Г о н о к (замахнулся кнутом на Никиту). Пшел, пшел, говорю, шпана городская! И копейку даже не подумаю взять у мироеда этого!.. Лучше спалю избу свою, понятно говорю, нет?!
Д е д С к о б а р ь. Вот-вот, всю жизнь под себя греб. Ты и церквушку в тридцать втором порушить подбил хлопцев ради корысти.
Г о н о к. Кто — я-то, я-то подбил?!
Д е д С к о б а р ь (закипая). Ты-то, ты-то, а то кто ж?!
А н н а (ходит по двору, нервно поламывая пальцы). Алексей, останови ты их, пожалуйста, подерутся еще на старости лет.

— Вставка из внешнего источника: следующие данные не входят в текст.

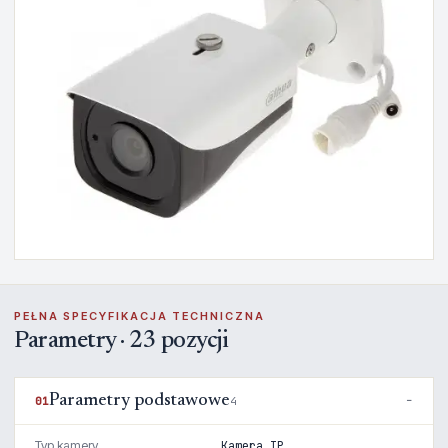
PEŁNA SPECYFIKACJA TECHNICZNA
Parametry · 23 pozycji
Parametry podstawowe
01
4
Typ kamery
Kamera IP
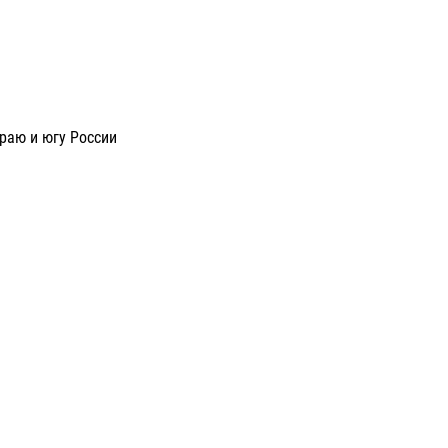
раю и югу России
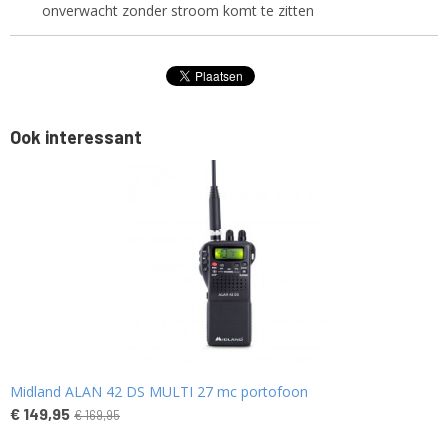
onverwacht zonder stroom komt te zitten
Ook interessant
Midland ALAN 42 DS MULTI 27 mc portofoon
€ 149,95
€ 169,95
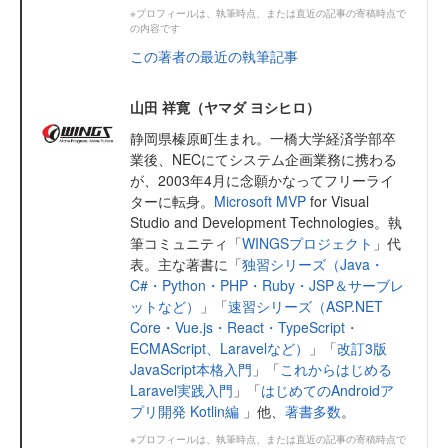
※プロフィールは、執筆時点、または直近の記事の寄稿時点で
の内容です
この著者の最近の執筆記事
山田 祥寛（ヤマダ ヨシヒロ）
静岡県榛原町生まれ。一橋大学経済学部卒
業後、NECにてシステム企画業務に携わる
が、2003年4月に念願かなってフリーライ
ターに転身。
Microsoft MVP
for Visual
Studio and Development Technologies。執
筆コミュニティ「
WINGSプロジェクト
」代
表。主な著書に「
独習シリーズ（Java・
C#・Python・PHP・Ruby・JSP＆サーブレ
ットなど）
」「
速習シリーズ（ASP.NET
Core・Vue.js・React・TypeScript・
ECMAScript、Laravelなど）
」「
改訂3版
JavaScript本格入門
」「
これからはじめる
Laravel実践入門
」「
はじめてのAndroidア
プリ開発 Kotlin編
」他、
著書多数
。
※プロフィールは、執筆時点、または直近の記事の寄稿時点で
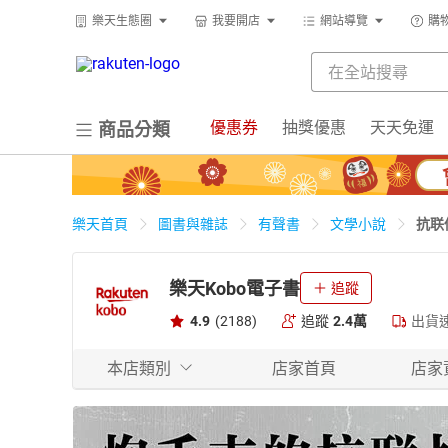
樂天生態圈
我要開店
網站導覽
購
優惠券
抽獎優惠
天天免運
商品分類
抗联
樂天首頁
圖書與雜誌
有聲書
文學小說
樂天Kobo電子書
追蹤
4.9
(2188)
追蹤
2.4萬
出貨
本店類別
店家首頁
店家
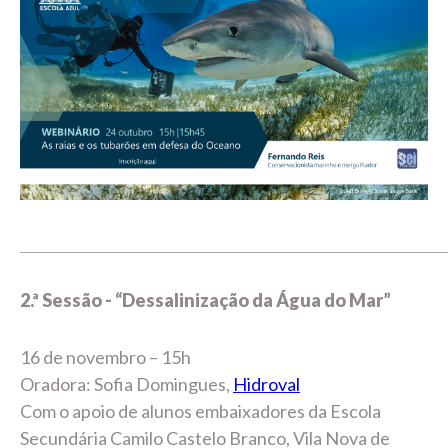
_____________________________________________________________
2.ª Sessão - “
Dessalinização da Água do Mar
”
16 de novembro – 15h
Oradora: Sofia Domingues,
Hidroval
Com o apoio de alunos embaixadores da Escola
Secundária Camilo Castelo Branco, Vila Nova de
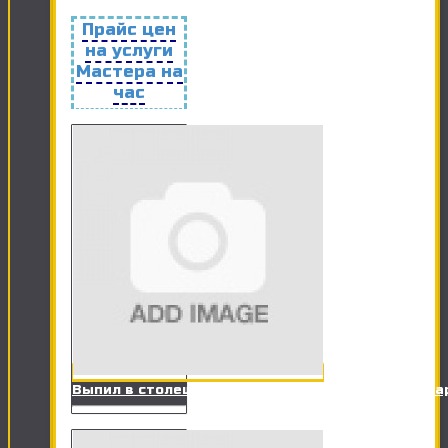
Прайс цен
на услуги
Мастера на
час
Выпил в столешницах ДСП под оборудование (ва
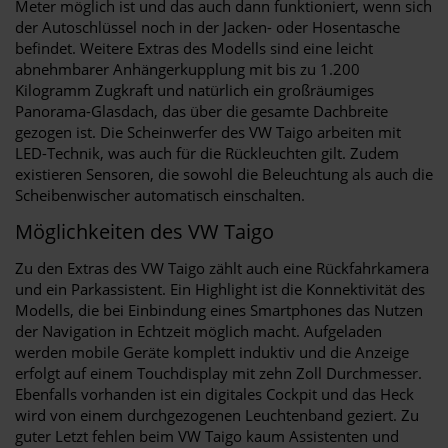
Meter möglich ist und das auch dann funktioniert, wenn sich
der Autoschlüssel noch in der Jacken- oder Hosentasche
befindet. Weitere Extras des Modells sind eine leicht
abnehmbarer Anhängerkupplung mit bis zu 1.200
Kilogramm Zugkraft und natürlich ein großräumiges
Panorama-Glasdach, das über die gesamte Dachbreite
gezogen ist. Die Scheinwerfer des VW Taigo arbeiten mit
LED-Technik, was auch für die Rückleuchten gilt. Zudem
existieren Sensoren, die sowohl die Beleuchtung als auch die
Scheibenwischer automatisch einschalten.
Möglichkeiten des VW Taigo
Zu den Extras des VW Taigo zählt auch eine Rückfahrkamera
und ein Parkassistent. Ein Highlight ist die Konnektivität des
Modells, die bei Einbindung eines Smartphones das Nutzen
der Navigation in Echtzeit möglich macht. Aufgeladen
werden mobile Geräte komplett induktiv und die Anzeige
erfolgt auf einem Touchdisplay mit zehn Zoll Durchmesser.
Ebenfalls vorhanden ist ein digitales Cockpit und das Heck
wird von einem durchgezogenen Leuchtenband geziert. Zu
guter Letzt fehlen beim VW Taigo kaum Assistenten und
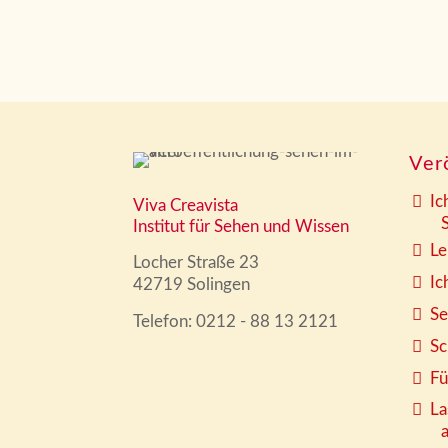
Ver
Ic
Viva Creavista
Sy
Institut für Sehen und Wissen
Le
Locher Straße 23
Ic
42719 Solingen
Se
Telefon: 0212 - 88 13 2121
Sc
Fü
La
arb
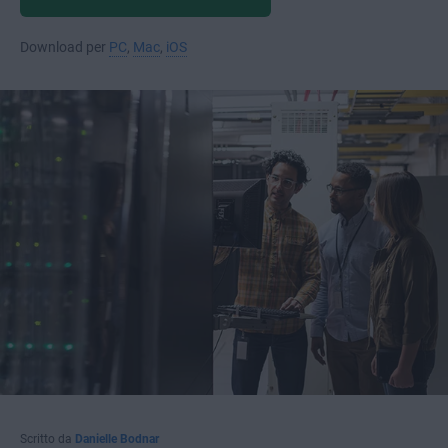
Download per
PC
,
Mac
,
iOS
Scritto da
Danielle Bodnar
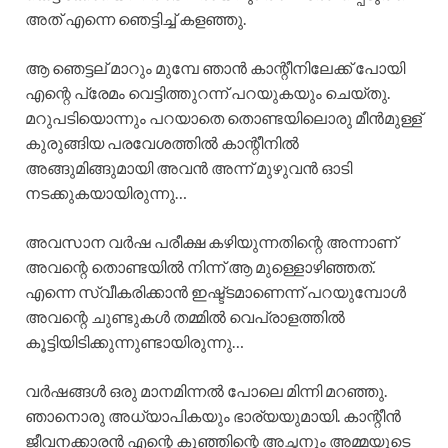
അത് എന്നെ ഞെട്ടിച്ച് കളഞ്ഞു.
ആ ഞെട്ടല് മാറും മുമ്പേ ഞാൻ കാന്റീനിലേക്ക് പോയി
എന്റെ പ്രേമം വെട്ടിത്തുറന്ന് പറയുകയും ചെയ്തു.
മറുപടിയൊന്നും പറയാതെ തൊണ്ടയിലൊരു മീൻമുള്ള്
കുരുങ്ങിയ പരവേശത്തിൽ കാന്റീനിൽ
അങ്ങുമിങ്ങുമായി അവൻ അന്ന് മുഴുവൻ ഓടി
നടക്കുകയായിരുന്നു…
അവസാന വർഷ പരീക്ഷ കഴിയുന്നതിന്റെ അന്നാണ്
അവന്റെ തൊണ്ടയിൽ നിന്ന് ആ മുള്ളൊഴിഞ്ഞത്.
എന്നെ സ്വീകരിക്കാൻ ഇഷ്ട്ടമാണെന്ന് പറയുമ്പോൾ
അവന്റെ ചുണ്ടുകൾ തമ്മിൽ വെപ്രാളത്തിൽ
കൂട്ടിയിടിക്കുന്നുണ്ടായിരുന്നു…
വർഷങ്ങൾ ഒരു മാനമിന്നൽ പോലെ മിന്നി മറഞ്ഞു.
ഞാനൊരു അധ്യാപികയും ഭാര്യയുമായി. കാന്റീൻ
ജീവനക്കാരൻ എന്റെ കുഞ്ഞിന്റെ അച്ഛനും അമ്മയുടെ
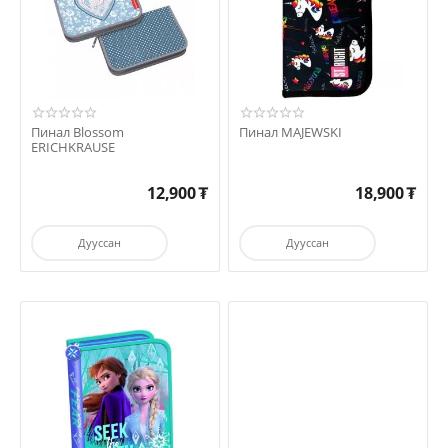
Пинал Blossom
Пинал MAJEWSKI
ERICHKRAUSE
12,900
₮
18,900
₮
Дууссан
Дууссан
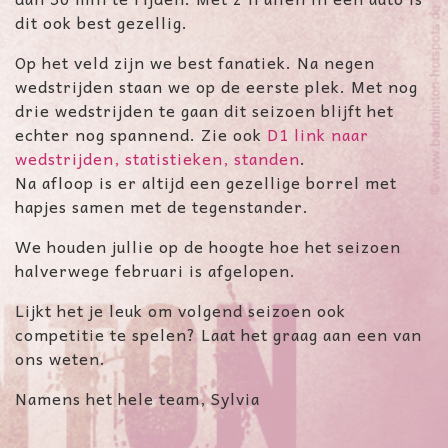
dit ook best gezellig.
Op het veld zijn we best fanatiek. Na negen
wedstrijden staan we op de eerste plek. Met nog
drie wedstrijden te gaan dit seizoen blijft het
echter nog spannend. Zie ook
D1 link naar
wedstrijden, statistieken, standen
.
Na afloop is er altijd een gezellige borrel met
hapjes samen met de tegenstander.
We houden jullie op de hoogte hoe het seizoen
halverwege februari is afgelopen.
Lijkt het je leuk om volgend seizoen ook
competitie te spelen? Laat het graag aan een van
ons weten.
Namens het hele team, Sylvia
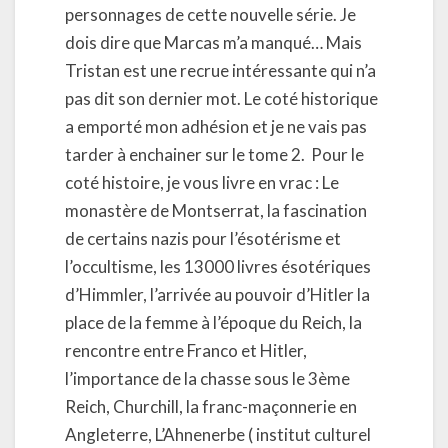
personnages de cette nouvelle série. Je
dois dire que Marcas m’a manqué… Mais
Tristan est une recrue intéressante qui n’a
pas dit son dernier mot. Le coté historique
a emporté mon adhésion et je ne vais pas
tarder à enchainer sur le tome 2. Pour le
coté histoire, je vous livre en vrac : Le
monastère de Montserrat, la fascination
de certains nazis pour l’ésotérisme et
l’occultisme, les 13000 livres ésotériques
d’Himmler, l’arrivée au pouvoir d’Hitler la
place de la femme à l’époque du Reich, la
rencontre entre Franco et Hitler,
l’importance de la chasse sous le 3ème
Reich, Churchill, la franc-maçonnerie en
Angleterre, L’Ahnenerbe ( institut culturel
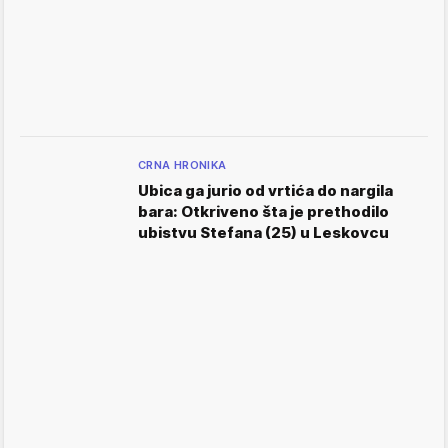
CRNA HRONIKA
Ubica ga jurio od vrtića do nargila
bara: Otkriveno šta je prethodilo
ubistvu Stefana (25) u Leskovcu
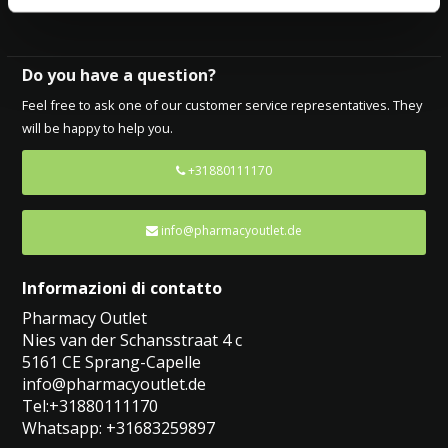
Do you have a question?
Feel free to ask one of our customer service representatives. They
will be happy to help you.
+31880111170
info@pharmacyoutlet.de
Informazioni di contatto
Pharmacy Outlet
Nies van der Schansstraat 4 c
5161 CE Sprang-Capelle
info@pharmacyoutlet.de
Tel:+31880111170
Whatsapp: +31683259897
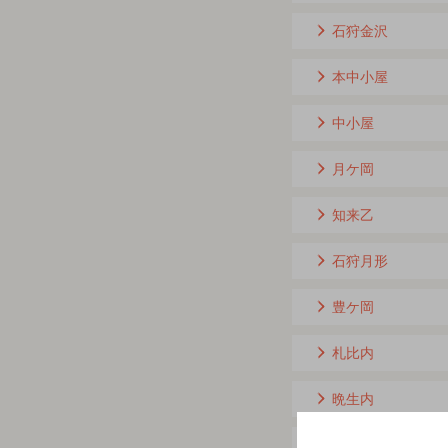
石狩金沢
本中小屋
中小屋
月ケ岡
知来乙
石狩月形
豊ケ岡
札比内
晩生内
札的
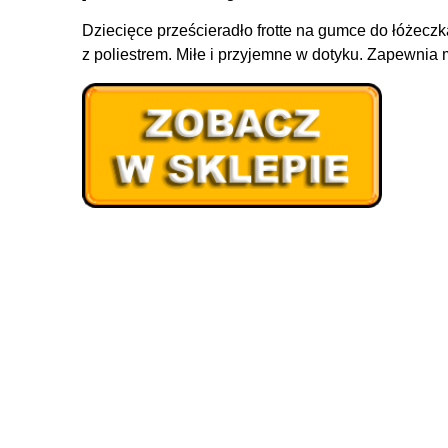
Dziecięce prześcieradło frotte na gumce do łóżec
z poliestrem. Miłe i przyjemne w dotyku. Zapewnia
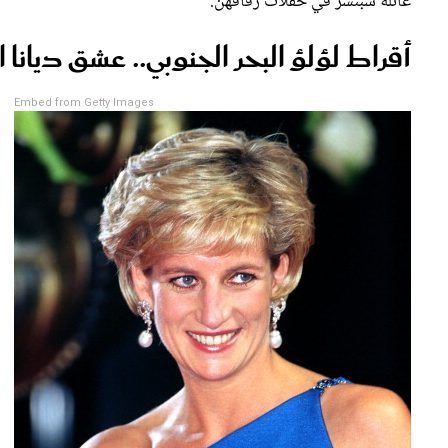
عائلة سبنسر في حفلات زفافهن.
أقراط لؤلؤ البحر الجنوبي.. عشق ديانا ا
Embed from Getty Images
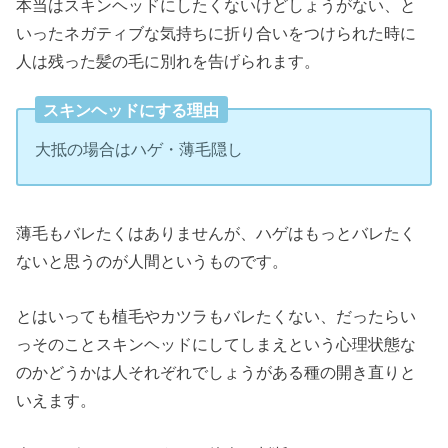
本当はスキンヘッドにしたくないけどしょうがない、と
いったネガティブな気持ちに折り合いをつけられた時に
人は残った髪の毛に別れを告げられます。
スキンヘッドにする理由
大抵の場合はハゲ・薄毛隠し
薄毛もバレたくはありませんが、ハゲはもっとバレたく
ないと思うのが人間というものです。
とはいっても植毛やカツラもバレたくない、だったらい
っそのことスキンヘッドにしてしまえという心理状態な
のかどうかは人それぞれでしょうがある種の開き直りと
いえます。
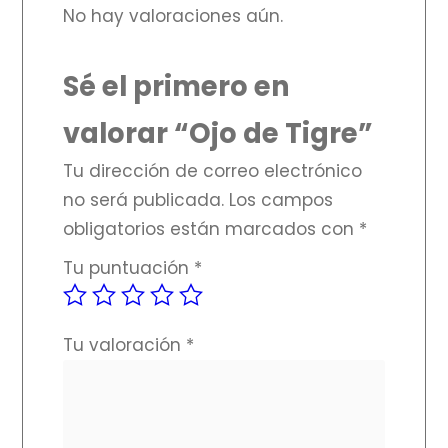
No hay valoraciones aún.
Sé el primero en
valorar “Ojo de Tigre”
Tu dirección de correo electrónico
no será publicada.
Los campos
obligatorios están marcados con
*
Tu puntuación
*
Tu valoración
*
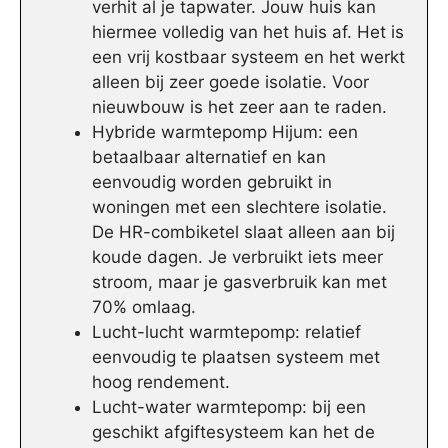
verhit al je tapwater. Jouw huis kan
hiermee volledig van het huis af. Het is
een vrij kostbaar systeem en het werkt
alleen bij zeer goede isolatie. Voor
nieuwbouw is het zeer aan te raden.
Hybride warmtepomp Hijum: een
betaalbaar alternatief en kan
eenvoudig worden gebruikt in
woningen met een slechtere isolatie.
De HR-combiketel slaat alleen aan bij
koude dagen. Je verbruikt iets meer
stroom, maar je gasverbruik kan met
70% omlaag.
Lucht-lucht warmtepomp: relatief
eenvoudig te plaatsen systeem met
hoog rendement.
Lucht-water warmtepomp: bij een
geschikt afgiftesysteem kan het de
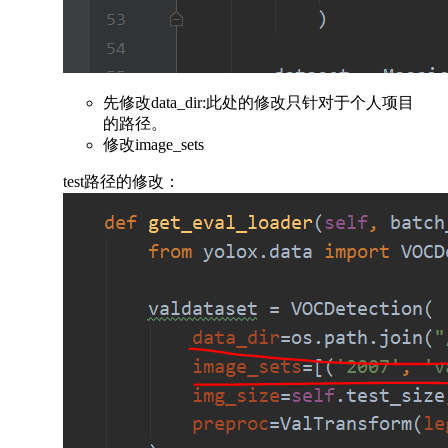
先修改data_dir:此处的修改只针对于个人项目
的路径。
修改image_sets
test路径的修改：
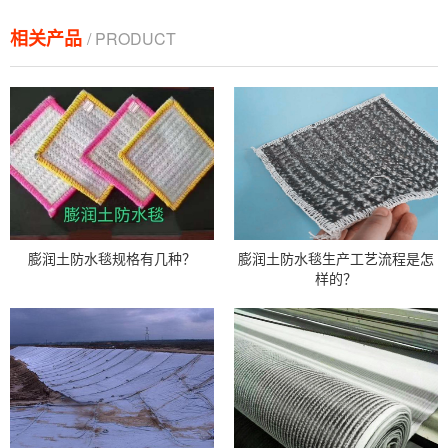
相关产品
/ PRODUCT
膨润土防水毯规格有几种？
膨润土防水毯生产工艺流程是怎
样的？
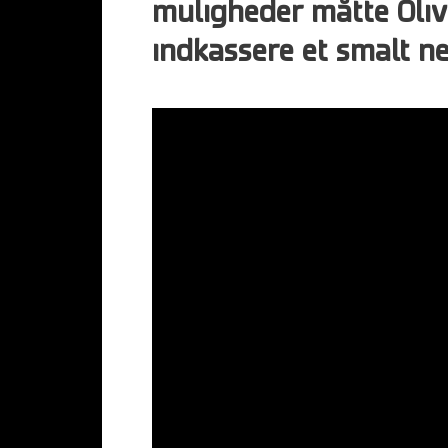
muligheder måtte Oliv
indkassere et smalt ne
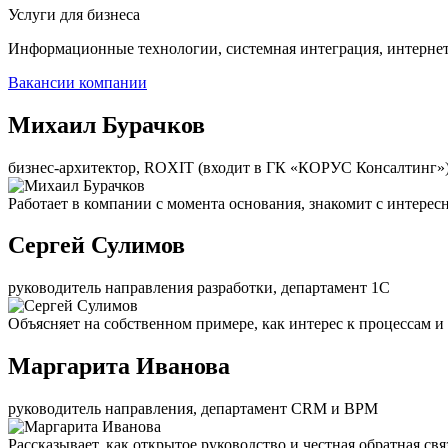
Услуги для бизнеса
Информационные технологии, системная интеграция, интерне
Вакансии компании
Михаил Бурачков
бизнес-архитектор, ROXIT (входит в ГК «КОРУС Консалтинг»
Работает в компании с момента основания, знакомит с интерес
Сергей Сулимов
руководитель направления разработки, департамент 1С
Объясняет на собственном примере, как интерес к процессам и
Маргарита Иванова
руководитель направления, департамент CRM и BPM
Рассказывает, как открытое руководство и честная обратная с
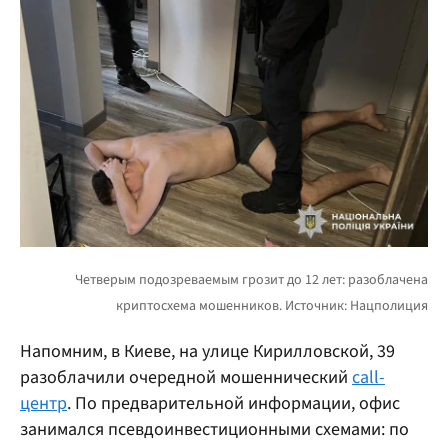
Напомним, в Киеве, на улице Кирилловской, 39
разоблачили очередной мошеннический
call-
центр
. По предварительной информации, офис
занимался псевдоинвестиционными схемами: по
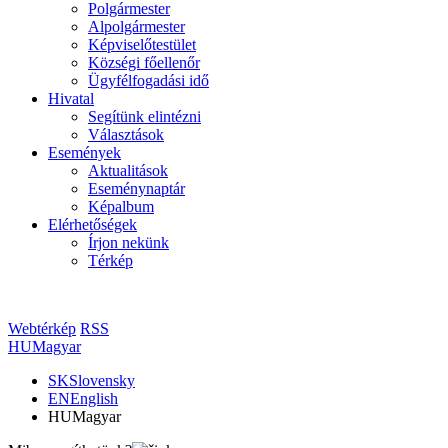
Polgármester
Alpolgármester
Képviselőtestület
Községi főellenőr
Ügyfélfogadási idő
Hivatal
Segítünk elintézni
Választások
Események
Aktualitások
Eseménynaptár
Képalbum
Elérhetőségek
Írjon nekünk
Térkép
Webtérkép
RSS
HU
Magyar
SK
Slovensky
EN
English
HU
Magyar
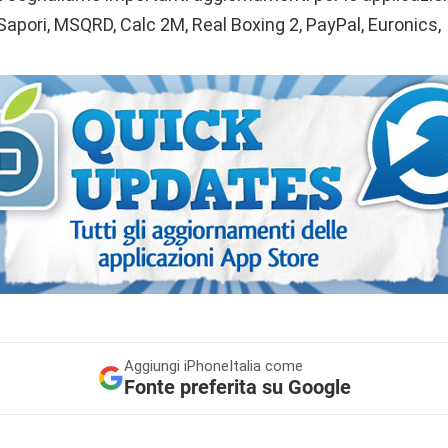
Sapori, MSQRD, Calc 2M, Real Boxing 2, PayPal, Euronics,
Aggiungi
iPhoneItalia come
Fonte preferita su Google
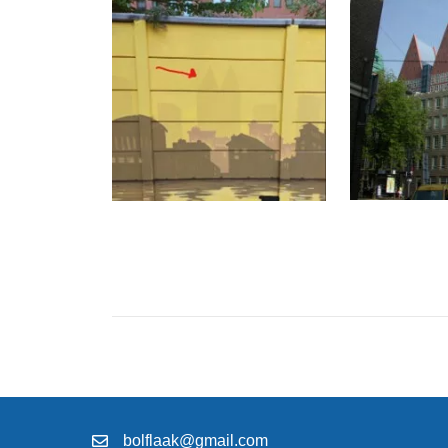
bolflaak@gmail.com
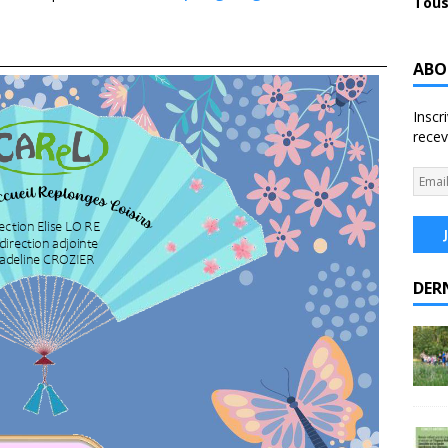
Tous
ABO
Inscr
recev
DER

Д е д С к о б а р ь. Серебряный крест на толкучке в городе продал? Продал!..
Г о н о к. Кто — я продал?! Люди добрые…
Д е д С к о б а р ь. Ты! На галифе и кожаную куртку выменял, не ты, что ли, скажешь?!
Г о н о к (задохнулся, не нашел, что ответить, выпалил). Пузырь! Мыльный пузырь! (Бросился со двора, потом возвратился.)